■ EXERCISE TEXT
----------
The Cotswold Distillery
- Location: Stourton, Shipston-on-Stour, United Kingdom
- Owner: The Cotswold Distilling Company, Ltd. ; Berry Bros ;
- Founded: 2014
- Founder: Daniel Szor
- No. of stills: The distillery currently has four whisky stills, and two gin stills.
- Capacity: Whisky: 23,100 litres (Combined across four stills) Gin: 1,700 litres
- Website: www.cotswoldsdistillery.com

= Cotswolds Distillery =

English distillery

Cotswolds Distillery is an English distillery producing single malt whisky, gin and other spirits. It is located in Stourton, near Shipston-on-Stour, in the Cotswolds region of England. Founded in 2014, it was among the early producers of the modern English whisky revival and has since gained international recognition through industry awards and specialist retail distribution.

== History ==
The distillery was founded in 2014 by entrepreneur Daniel Szor, with the aim of producing premium English single malt whisky using traditional Scotch-style methods adapted to English ingredients and conditions.

Gin production began shortly after the distillery's establishment, allowing early commercial activity while whisky stocks matured. The first Cotswolds single malt whisky was released in 2017.

Between 2016 and 2020, the company undertook several crowdfunding rounds to support expansion, production capacity and maturing inventory. These rounds were among the most successful drinks-sector crowdfunding campaigns in the United Kingdom at the time. In June 2018, £3 million was raised on Crowdcube for a visitor centre. In January 2020, the company raised £1 million.

In 2021, Daisy Kerby-Smith, revealed that the distillery had, in fact, taken out one bottle from the first cask they filled. Selling it for £3,333 for charity. Making it one of the most expensive bottles of English Whisky to ever be sold.
----------
■ BRIEF A
Answer these questions using the distillery text:
(i) Who founded the distillery?
(ii) In what year was the first Cotswolds single malt whisky released?
(iii) How much was raised on Crowdcube in June 2018?
■ BRIEF B
Print the part of the distillery text from "Gin production began" down to "released in 2017.".
The records have no connection to the distillery text.

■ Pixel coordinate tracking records
----------
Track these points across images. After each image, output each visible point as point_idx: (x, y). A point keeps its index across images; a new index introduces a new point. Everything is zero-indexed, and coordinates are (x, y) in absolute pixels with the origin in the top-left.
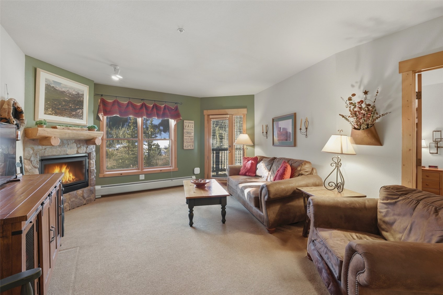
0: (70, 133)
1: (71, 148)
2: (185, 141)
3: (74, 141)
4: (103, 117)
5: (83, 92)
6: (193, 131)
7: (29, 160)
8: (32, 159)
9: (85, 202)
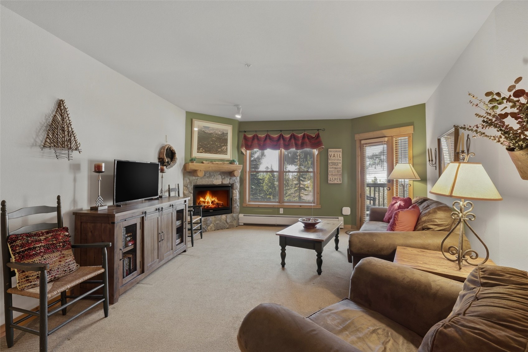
----------
■ TASK ANSWER A
(i) Daniel Szor
(ii) 2017
(iii) £3 million

■ TASK ANSWER B
Gin production began shortly after the distillery's establishment, allowing early commercial activity while whisky stocks matured. The first Cotswolds single malt whisky was released in 2017.